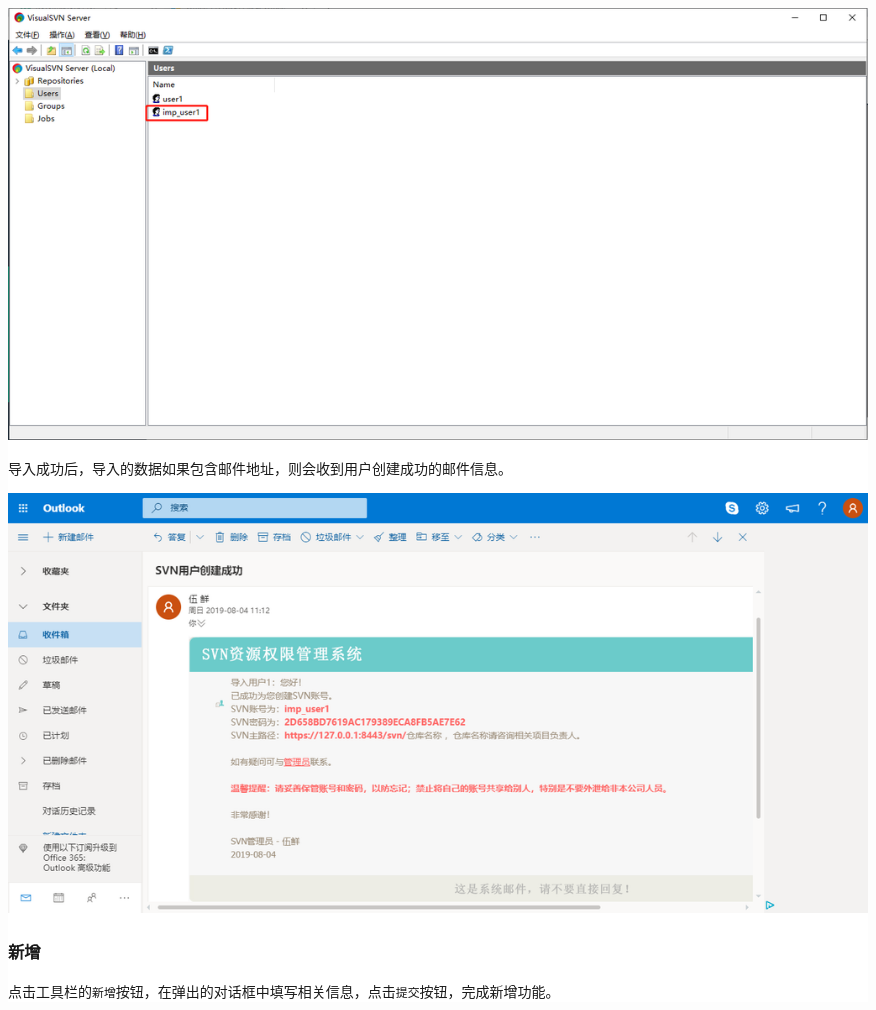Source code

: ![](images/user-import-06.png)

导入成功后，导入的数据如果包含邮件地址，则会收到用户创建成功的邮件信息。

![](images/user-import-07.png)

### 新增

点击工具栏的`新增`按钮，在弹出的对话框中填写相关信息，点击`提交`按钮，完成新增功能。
========
■ **Aim of the exercise**
Print the source text of the item above line for line, with no changes, and leave the picture out of your answer.

■ **Response box**
Source code

: ![](images/user-import-06.png)

导入成功后，导入的数据如果包含邮件地址，则会收到用户创建成功的邮件信息。

![](images/user-import-07.png)

### 新增

点击工具栏的`新增`按钮，在弹出的对话框中填写相关信息，点击`提交`按钮，完成新增功能。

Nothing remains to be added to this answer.